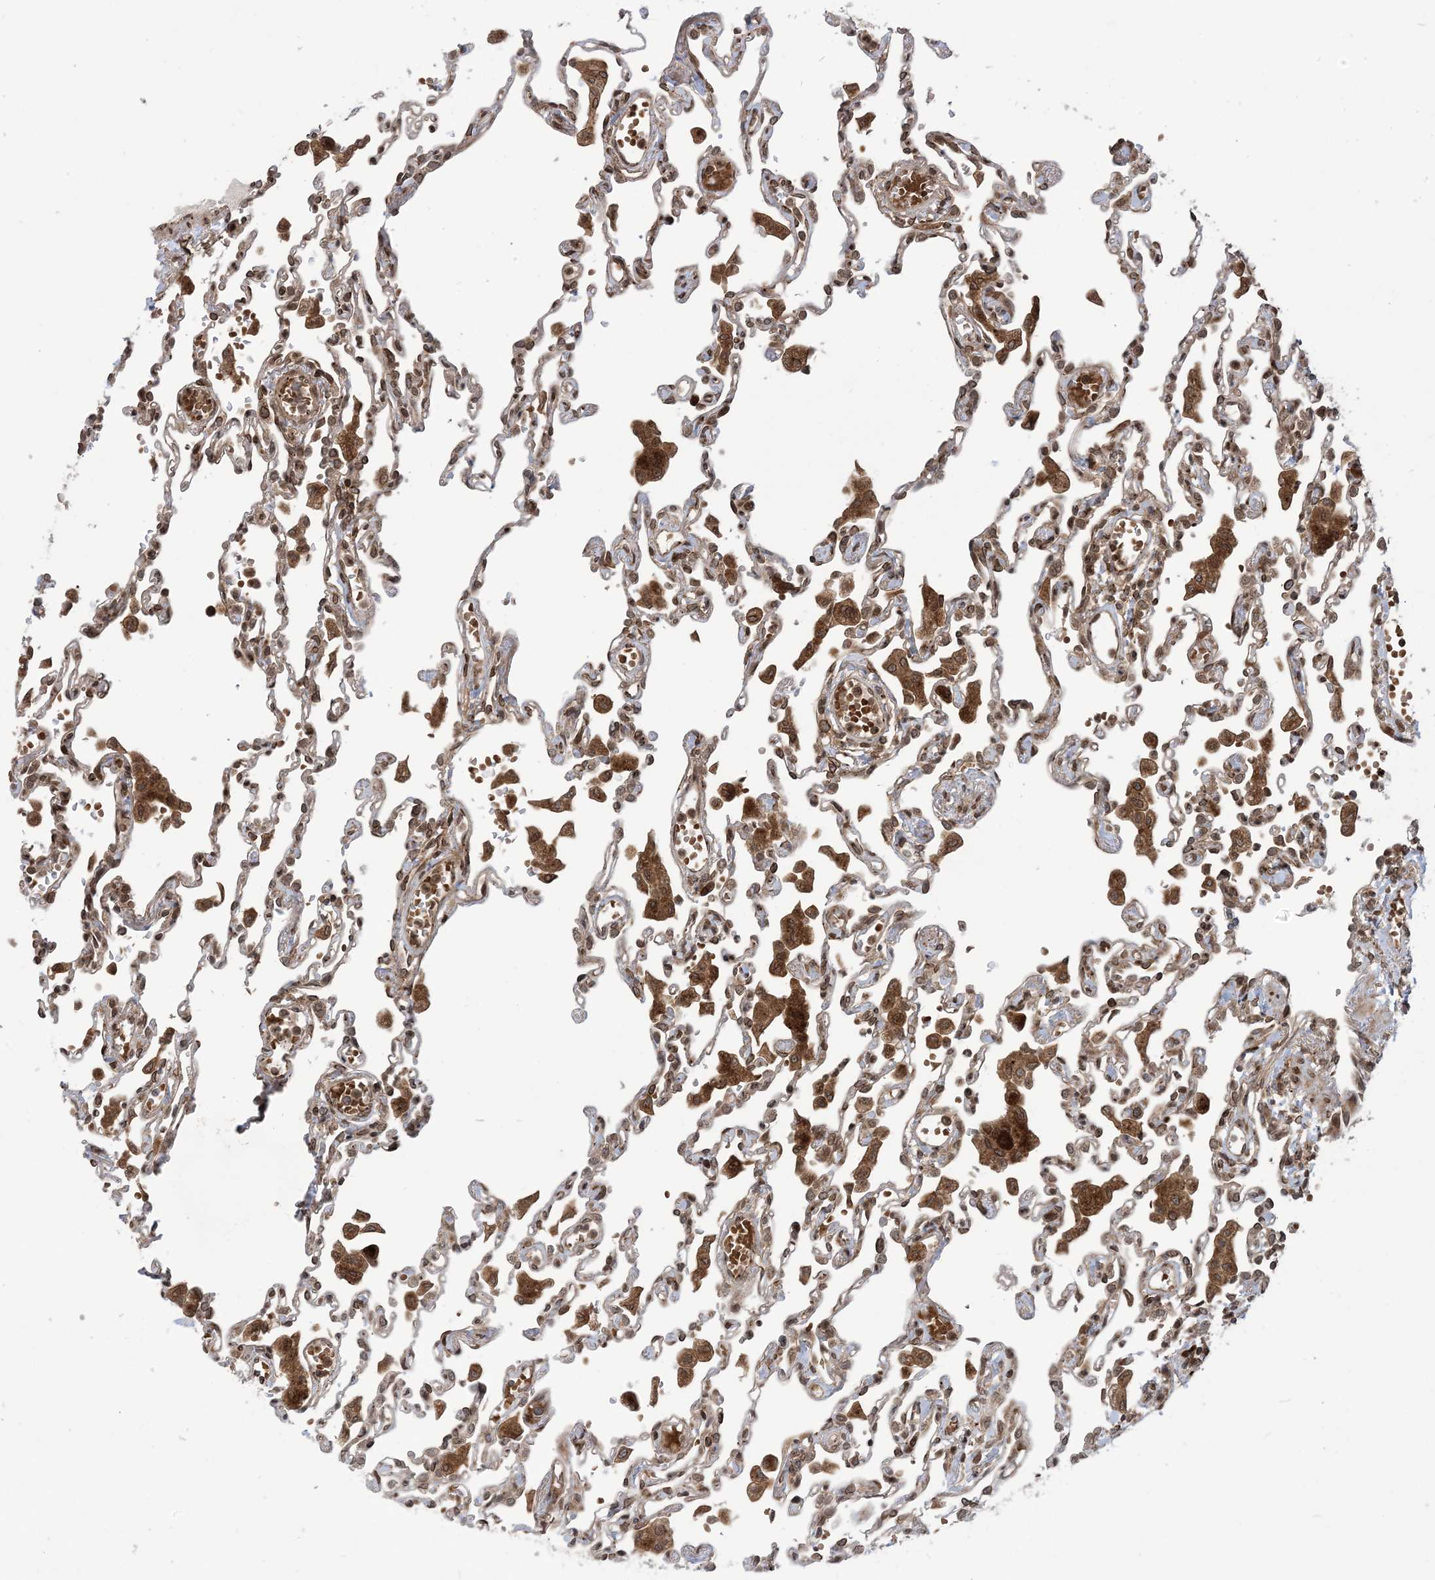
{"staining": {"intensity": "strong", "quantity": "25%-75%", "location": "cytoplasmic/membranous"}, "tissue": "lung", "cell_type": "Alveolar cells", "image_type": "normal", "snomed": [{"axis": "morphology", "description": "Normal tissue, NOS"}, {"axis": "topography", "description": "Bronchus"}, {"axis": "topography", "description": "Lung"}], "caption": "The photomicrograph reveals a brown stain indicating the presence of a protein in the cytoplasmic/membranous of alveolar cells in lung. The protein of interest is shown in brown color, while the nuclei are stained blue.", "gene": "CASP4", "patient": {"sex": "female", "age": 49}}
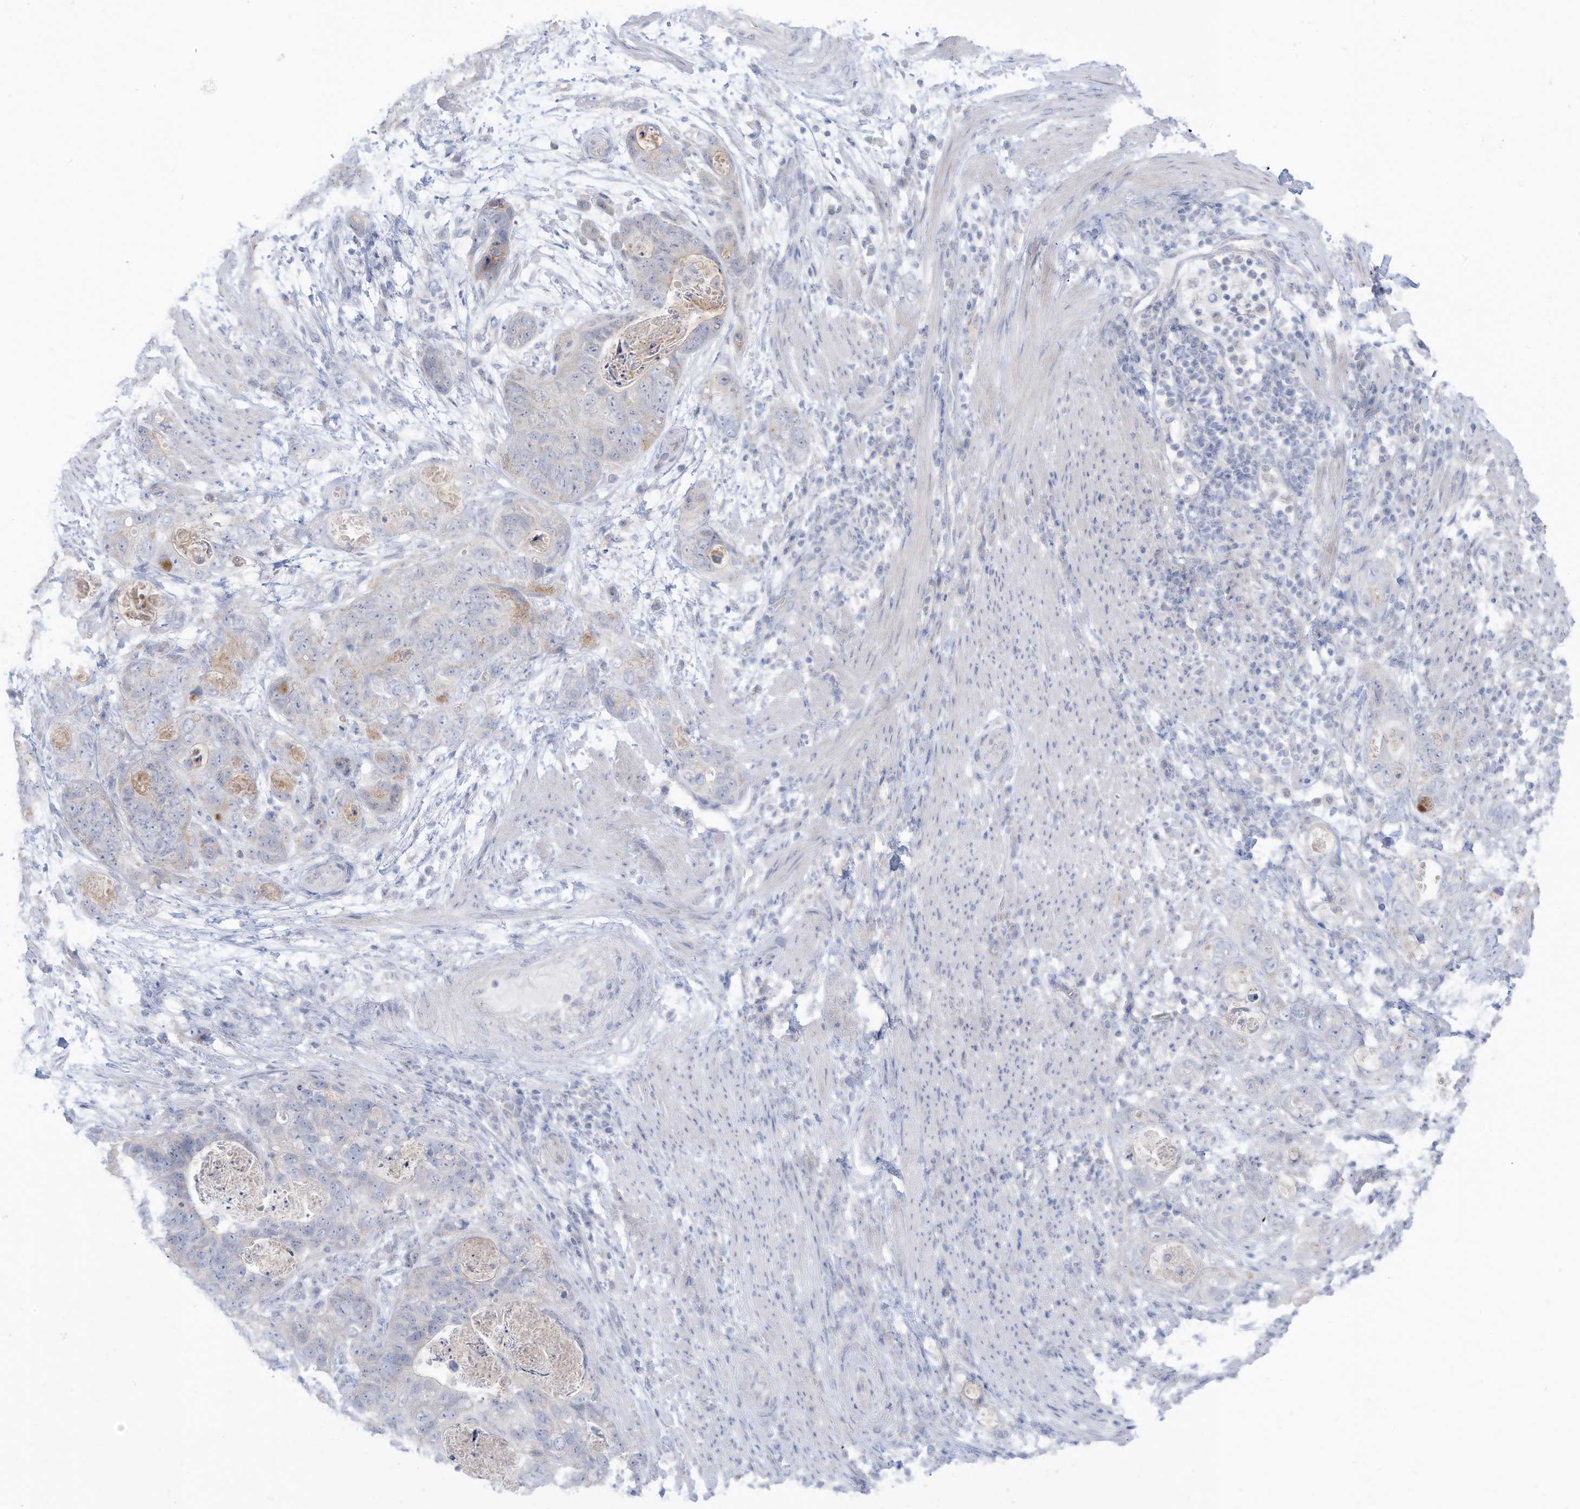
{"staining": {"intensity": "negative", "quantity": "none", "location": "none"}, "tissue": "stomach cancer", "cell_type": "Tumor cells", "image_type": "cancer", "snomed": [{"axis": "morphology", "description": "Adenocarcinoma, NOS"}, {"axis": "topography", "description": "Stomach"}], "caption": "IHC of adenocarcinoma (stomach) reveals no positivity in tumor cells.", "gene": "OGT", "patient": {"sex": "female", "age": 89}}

==

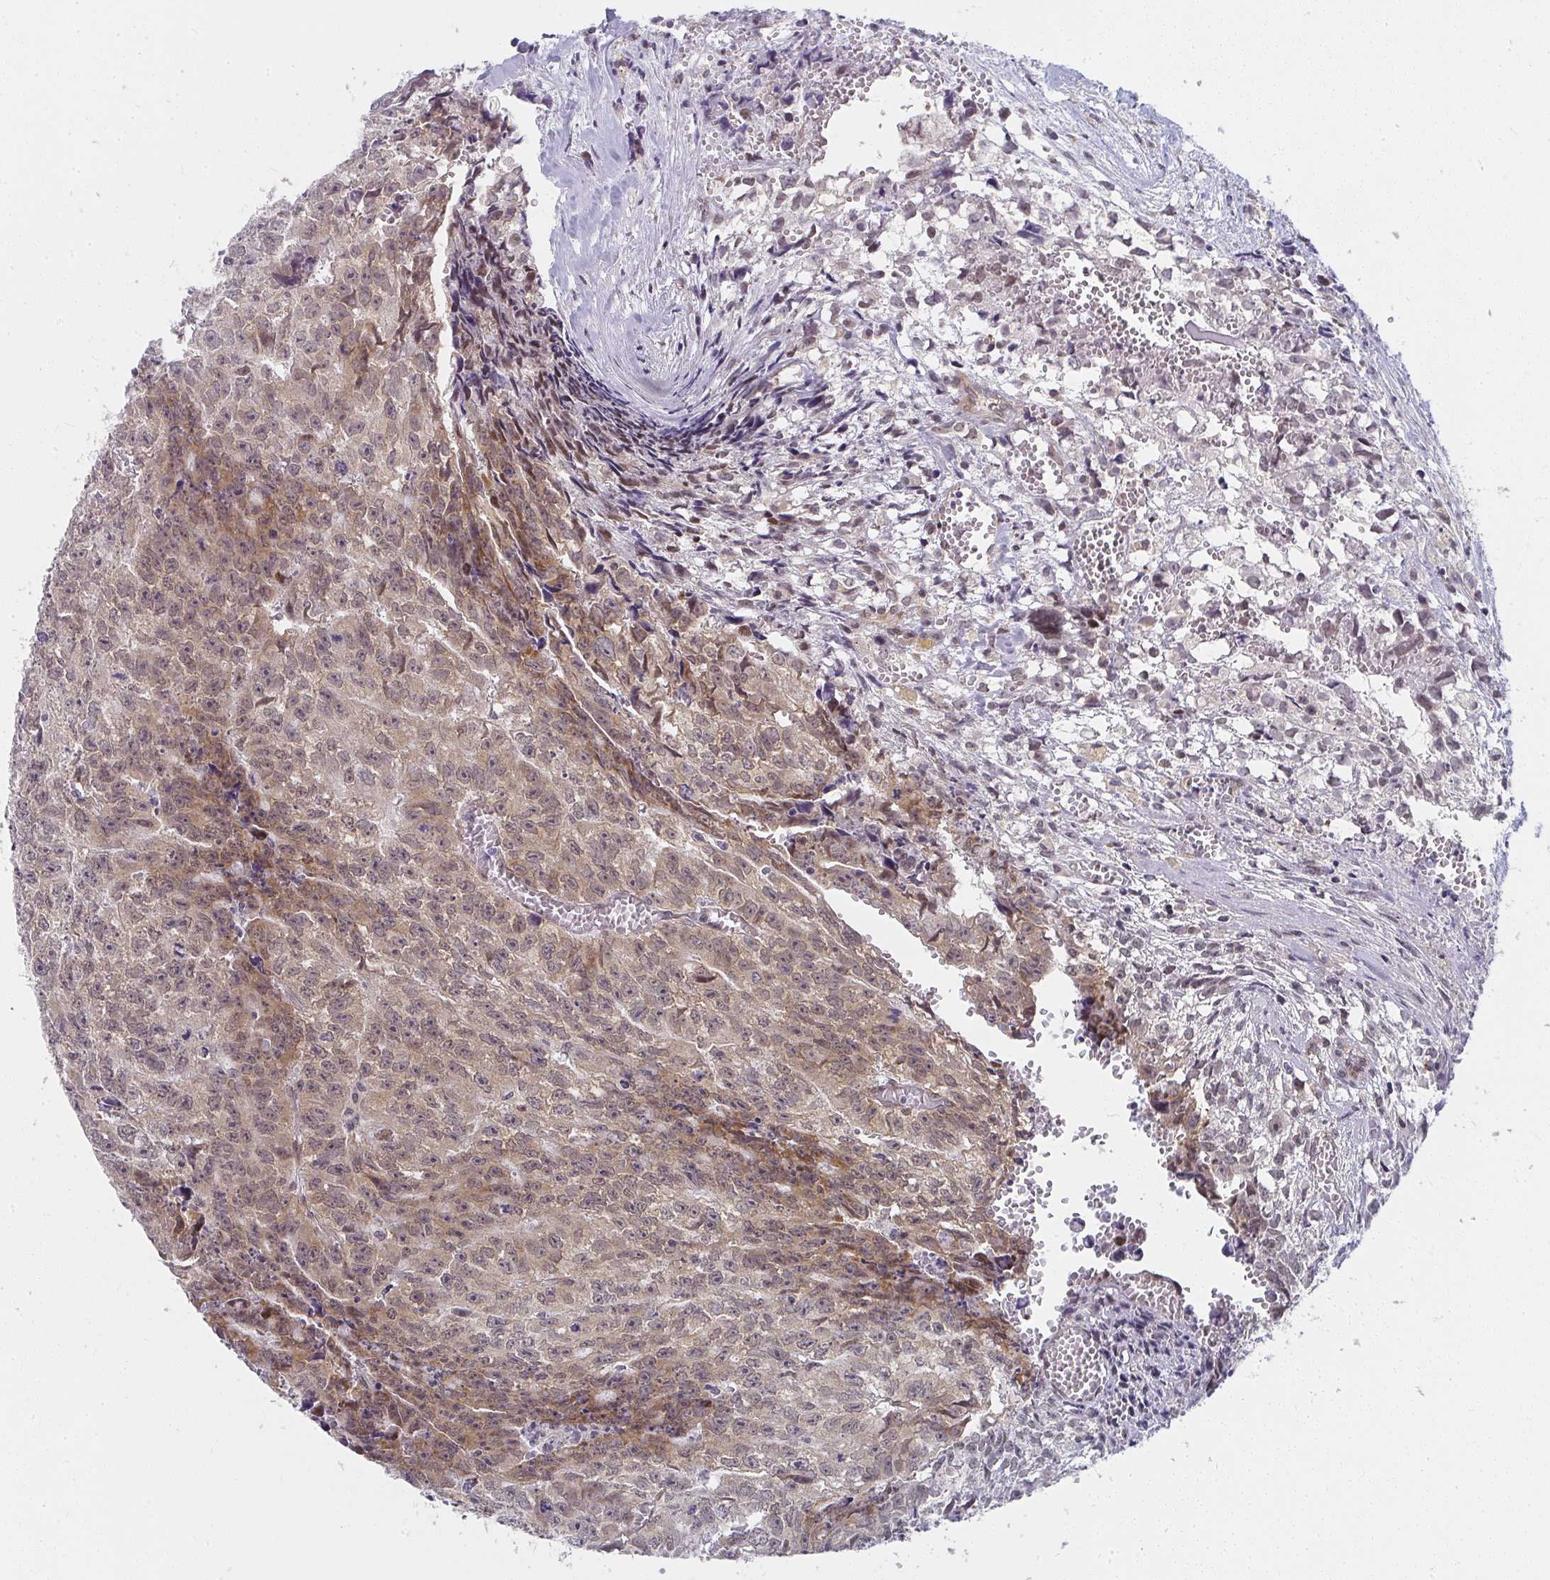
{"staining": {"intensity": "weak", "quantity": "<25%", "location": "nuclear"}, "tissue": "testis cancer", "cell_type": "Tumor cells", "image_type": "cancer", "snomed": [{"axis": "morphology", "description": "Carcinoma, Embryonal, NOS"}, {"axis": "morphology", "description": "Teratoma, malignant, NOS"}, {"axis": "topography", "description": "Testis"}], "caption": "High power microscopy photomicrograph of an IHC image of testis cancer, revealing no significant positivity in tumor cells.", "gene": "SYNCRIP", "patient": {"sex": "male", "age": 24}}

### [WHAT IS EXPECTED]
Reply with nothing but the number of lines in the data above that contain "cancer".

### [ANSWER TO THE PROBLEM]
2